И вот подали обед, за ним неспешная беседа продолжилась на темы мирные и непорочные. После гостю показывали дом и сад, затем последовал непременный самовар – чай, пышки, варенья. Деревенская неспешная жизнь, как ребёнка за руку плавно подвела их всех к голубым сентябрьским сумеркам. «Небось, они тут и спать с курами укладываются, – подумалось городскому гуляке, у которого с темнотой только и начиналась активная часть светского общения – рауты, вечера, визиты. – Об этом я как-то не подумал…»
– Как нам с невесткой-то повезло! – искренне радовалась Харита Всеволодовна. – И с нами поговорит, и новостей принесёт. И по дому – такое мне облечение!
Илье Казимировичу нравилось, как слушает панегирики сама Амалия Модестовна. Она не смущалась, не тушевалась, но и не вела себя, как отчаявшаяся девица на выданье, нарочито демонстрируя все свои достоинства сразу. Она была спокойна и невозмутима, изредка улыбалась старикам, не мешала им продолжать свои хвалы, как бы пережидая неизбежное. Этим она неуловимо напомнила Илье Казимировичу баронессу, умевшую всегда сохранять позицию чуть насмешливого наблюдателя, которая очень импонировала вкусу графа. Только у Кунициной не было и налёта той городской жёсткости, что незримо сопровождает самую нежную деву среди толпы созерцателей и ценителей. Как маска, как панцирь, как доспехи. Нет. Здесь в сгущающемся сумраке деревенской тиши таковое доверительное поведение казалось единственно возможным, самым верным и природным. Это разоружало, и расслабляло, и окутывало…
– Да! Амалия Модестовна своим согласием жить с нами скрасила стариковскую скуку.
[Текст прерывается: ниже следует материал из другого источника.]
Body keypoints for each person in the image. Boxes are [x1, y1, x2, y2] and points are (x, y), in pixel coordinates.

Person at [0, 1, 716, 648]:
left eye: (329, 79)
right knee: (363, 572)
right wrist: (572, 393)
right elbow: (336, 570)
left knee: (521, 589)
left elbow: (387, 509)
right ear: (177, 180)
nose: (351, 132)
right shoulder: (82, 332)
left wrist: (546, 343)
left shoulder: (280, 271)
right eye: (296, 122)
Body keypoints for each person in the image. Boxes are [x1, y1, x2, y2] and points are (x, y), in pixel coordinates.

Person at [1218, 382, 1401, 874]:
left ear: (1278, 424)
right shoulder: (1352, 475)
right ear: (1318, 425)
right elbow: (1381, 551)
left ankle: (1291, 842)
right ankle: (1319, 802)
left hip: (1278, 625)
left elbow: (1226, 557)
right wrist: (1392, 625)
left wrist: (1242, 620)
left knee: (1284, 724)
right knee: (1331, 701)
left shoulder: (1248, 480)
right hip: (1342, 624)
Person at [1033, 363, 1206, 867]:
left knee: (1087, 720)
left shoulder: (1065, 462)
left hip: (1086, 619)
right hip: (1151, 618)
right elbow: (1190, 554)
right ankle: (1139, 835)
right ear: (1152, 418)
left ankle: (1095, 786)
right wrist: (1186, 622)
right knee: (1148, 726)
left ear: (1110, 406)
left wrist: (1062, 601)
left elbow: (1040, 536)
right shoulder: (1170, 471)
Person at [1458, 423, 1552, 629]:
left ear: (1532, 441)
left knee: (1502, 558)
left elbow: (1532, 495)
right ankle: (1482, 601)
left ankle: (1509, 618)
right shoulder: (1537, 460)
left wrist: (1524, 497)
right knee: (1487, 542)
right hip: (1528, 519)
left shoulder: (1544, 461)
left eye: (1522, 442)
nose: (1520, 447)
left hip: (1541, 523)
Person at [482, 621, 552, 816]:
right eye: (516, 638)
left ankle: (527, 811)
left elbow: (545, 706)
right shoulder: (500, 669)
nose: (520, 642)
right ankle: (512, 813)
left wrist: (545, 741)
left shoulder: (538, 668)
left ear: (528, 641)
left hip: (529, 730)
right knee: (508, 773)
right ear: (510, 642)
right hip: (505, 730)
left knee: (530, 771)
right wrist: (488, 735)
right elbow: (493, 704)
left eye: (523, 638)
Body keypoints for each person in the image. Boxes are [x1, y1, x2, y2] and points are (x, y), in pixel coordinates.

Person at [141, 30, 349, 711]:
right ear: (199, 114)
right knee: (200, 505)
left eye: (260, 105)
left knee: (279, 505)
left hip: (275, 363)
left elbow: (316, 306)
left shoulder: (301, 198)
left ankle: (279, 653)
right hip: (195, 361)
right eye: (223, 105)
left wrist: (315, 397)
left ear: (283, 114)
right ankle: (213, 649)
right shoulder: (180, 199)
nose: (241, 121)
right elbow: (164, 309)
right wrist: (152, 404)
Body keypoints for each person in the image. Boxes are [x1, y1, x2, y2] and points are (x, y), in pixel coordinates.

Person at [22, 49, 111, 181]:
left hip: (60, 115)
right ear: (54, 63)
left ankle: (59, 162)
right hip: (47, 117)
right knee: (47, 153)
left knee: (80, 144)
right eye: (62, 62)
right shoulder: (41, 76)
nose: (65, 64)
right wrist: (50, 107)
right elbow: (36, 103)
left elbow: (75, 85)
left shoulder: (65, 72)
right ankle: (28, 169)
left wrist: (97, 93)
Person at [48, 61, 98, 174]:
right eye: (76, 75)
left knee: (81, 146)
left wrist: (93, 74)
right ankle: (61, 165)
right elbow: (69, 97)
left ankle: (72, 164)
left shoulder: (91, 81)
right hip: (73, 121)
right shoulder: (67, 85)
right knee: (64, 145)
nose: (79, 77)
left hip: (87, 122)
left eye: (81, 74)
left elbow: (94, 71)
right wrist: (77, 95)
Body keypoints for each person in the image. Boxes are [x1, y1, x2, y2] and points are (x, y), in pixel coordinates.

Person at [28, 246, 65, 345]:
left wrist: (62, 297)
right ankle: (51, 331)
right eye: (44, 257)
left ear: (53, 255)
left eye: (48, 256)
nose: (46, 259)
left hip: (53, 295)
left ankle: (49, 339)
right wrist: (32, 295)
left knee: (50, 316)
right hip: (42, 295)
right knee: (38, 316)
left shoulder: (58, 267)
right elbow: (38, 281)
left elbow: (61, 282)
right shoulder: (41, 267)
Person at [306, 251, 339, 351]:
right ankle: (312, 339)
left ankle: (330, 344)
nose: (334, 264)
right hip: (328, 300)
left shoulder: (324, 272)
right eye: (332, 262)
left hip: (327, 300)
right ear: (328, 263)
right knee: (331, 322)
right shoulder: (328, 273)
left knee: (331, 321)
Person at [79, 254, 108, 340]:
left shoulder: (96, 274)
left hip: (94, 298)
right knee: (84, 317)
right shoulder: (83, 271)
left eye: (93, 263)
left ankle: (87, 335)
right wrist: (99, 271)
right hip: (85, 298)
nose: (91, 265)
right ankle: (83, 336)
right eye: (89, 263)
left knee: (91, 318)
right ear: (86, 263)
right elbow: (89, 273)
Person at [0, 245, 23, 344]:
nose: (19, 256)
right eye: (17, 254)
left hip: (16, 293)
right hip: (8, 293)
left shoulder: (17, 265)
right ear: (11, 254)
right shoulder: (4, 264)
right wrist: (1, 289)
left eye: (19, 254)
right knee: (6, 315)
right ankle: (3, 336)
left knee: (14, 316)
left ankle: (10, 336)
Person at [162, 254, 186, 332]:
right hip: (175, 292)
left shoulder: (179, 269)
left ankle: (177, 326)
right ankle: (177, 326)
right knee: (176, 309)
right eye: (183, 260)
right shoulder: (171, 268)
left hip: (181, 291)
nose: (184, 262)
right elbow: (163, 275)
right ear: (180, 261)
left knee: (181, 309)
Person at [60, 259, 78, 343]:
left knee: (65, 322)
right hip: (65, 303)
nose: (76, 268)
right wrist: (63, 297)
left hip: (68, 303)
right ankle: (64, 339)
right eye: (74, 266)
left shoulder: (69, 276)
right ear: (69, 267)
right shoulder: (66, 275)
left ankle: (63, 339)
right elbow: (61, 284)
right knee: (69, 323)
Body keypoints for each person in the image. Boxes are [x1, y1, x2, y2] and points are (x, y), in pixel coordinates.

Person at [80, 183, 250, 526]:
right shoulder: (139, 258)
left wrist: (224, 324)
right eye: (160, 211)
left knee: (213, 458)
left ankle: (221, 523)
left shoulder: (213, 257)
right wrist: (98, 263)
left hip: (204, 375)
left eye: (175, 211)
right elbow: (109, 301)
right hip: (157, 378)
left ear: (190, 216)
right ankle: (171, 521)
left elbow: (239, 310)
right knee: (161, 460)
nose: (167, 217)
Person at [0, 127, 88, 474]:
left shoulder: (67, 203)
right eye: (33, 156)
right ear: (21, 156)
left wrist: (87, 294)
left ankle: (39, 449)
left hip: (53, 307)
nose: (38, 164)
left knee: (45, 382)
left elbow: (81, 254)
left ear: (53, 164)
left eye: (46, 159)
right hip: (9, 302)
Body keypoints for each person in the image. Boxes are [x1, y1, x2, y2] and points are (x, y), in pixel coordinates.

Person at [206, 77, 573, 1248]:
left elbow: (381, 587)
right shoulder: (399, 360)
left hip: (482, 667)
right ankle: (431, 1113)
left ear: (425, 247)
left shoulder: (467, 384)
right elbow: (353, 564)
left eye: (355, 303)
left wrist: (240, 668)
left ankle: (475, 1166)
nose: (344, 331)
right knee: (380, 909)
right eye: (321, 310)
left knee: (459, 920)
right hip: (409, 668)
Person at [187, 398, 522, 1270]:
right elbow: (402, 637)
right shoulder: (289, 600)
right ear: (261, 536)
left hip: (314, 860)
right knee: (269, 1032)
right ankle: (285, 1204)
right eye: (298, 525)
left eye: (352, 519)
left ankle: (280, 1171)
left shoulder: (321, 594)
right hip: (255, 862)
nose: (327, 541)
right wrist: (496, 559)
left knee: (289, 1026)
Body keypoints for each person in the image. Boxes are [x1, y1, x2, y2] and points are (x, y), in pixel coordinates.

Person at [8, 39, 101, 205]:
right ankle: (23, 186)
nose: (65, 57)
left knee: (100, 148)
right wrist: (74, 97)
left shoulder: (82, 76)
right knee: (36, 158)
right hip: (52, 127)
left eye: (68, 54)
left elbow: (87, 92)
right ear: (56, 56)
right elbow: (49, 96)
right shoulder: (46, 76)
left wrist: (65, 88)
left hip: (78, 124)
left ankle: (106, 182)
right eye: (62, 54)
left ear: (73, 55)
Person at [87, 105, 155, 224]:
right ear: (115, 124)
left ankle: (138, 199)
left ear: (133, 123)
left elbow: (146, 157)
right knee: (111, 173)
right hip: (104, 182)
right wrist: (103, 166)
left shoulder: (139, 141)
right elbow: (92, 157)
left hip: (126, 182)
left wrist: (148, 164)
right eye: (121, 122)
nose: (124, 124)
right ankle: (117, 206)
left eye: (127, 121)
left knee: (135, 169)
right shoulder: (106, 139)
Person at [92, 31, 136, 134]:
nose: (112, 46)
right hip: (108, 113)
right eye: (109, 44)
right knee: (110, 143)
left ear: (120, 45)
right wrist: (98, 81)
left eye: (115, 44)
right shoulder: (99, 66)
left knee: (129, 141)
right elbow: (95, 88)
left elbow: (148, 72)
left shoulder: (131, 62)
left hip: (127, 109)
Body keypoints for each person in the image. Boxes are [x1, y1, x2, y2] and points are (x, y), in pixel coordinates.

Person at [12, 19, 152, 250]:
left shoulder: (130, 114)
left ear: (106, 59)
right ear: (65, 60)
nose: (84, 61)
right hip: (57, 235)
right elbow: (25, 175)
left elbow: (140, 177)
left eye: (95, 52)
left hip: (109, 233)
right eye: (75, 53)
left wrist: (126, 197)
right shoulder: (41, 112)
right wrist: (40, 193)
Но и сама она молодец, не киснет. В губернском собрании видную роль играет, во всех благотворительных вечерах деятельное участие принимает, сборы организует, ведёт жизнь общественную, бурную, – нахваливал вдову и деверь. – Всё-то они там спорят, или музицируют, или прогулки для общества устраивают. Так что и нас, стариков, бывает прихватывают.
– Вот как! – искренне заинтересовался граф губернскими развлечениями. – А что это за прогулки? С выездом каретами или пешие? Так называемые пикники? А что ж, когда лето кончится?
– Да по-разному бывает, – ответила сама вдова. – Если без малолетних деток, то бывает, что и конные.
– Как! – граф слегка покраснел, потому что в уме своём посчитал склонную к полноте Амалию Модестовну к седлу непригодной, а теперь боялся обнаружить это в беседе. – Вот бы знать, что вы выезжаете, так мы могли бы ещё днём осмотреть окрестности верхом.
– Это не поздно будет сделать завтра, граф? – вдова спрашивала, как бы между делом, совершенно не жалея об упущенном. – У Павла Семёновича великолепная конюшня, право слово! Есть из чего выбрать.
– Сожалею, но с рассветом вынужден буду отбыть в город, – графа ничто не подгоняло, но какой-то внутренний голос подсказал ему нынче эти слова. – Только ваше непревзойдённое радушие и гостеприимство, дорогие хозяева, позволили мне свернуть с пути. Но дела – есть дела! А хорошенького понемножку!
– Тогда едемте сейчас! – Амалия Модестовна решительно встала. – Дорогой Пал-Семёныч, брать ли с собой дядьку Касьяна или пусть спит?
– Да ты, душенька, сама тут каждый кустик знаешь уже. Хоть в ночное со всем табуном посылай. Не трогай старика. Я прикажу, так Филька сам взнуздает. Тебе Липку седлать? А вам, граф, подобрать что-нибудь из одежды?
– Да у меня с собой всё есть. Почиститься бы только! – у Ильи Казимировича загорелись глаза от перспективы даже простой верховой прогулки. Всё будет, чем занять себя до сна!
Ему выделили комнату и камердинера. Через полчаса он был готов и вышел к конюшням. Амалия Модестовна уже сидела в седле, под ней гарцевала, как успел заметить взглядом знатока граф, довольно резвая кобылка. Гнедая масть её отдавала чуть в розовый оттенок, который присущ резным изделиям из липовой древесины. А, возможно, это лишь показалось графу в заходящих лучах пурпурного заката и было лишь плодом его воображения. Ему же предназначался конь мастью темнее и гуще, выносливый и лёгкий в поводу. Граф с Амалией Модестовной миновали подъездную аллею и скрылись за листвой придорожного кустарника. Старики остались коротать время за чаем одни.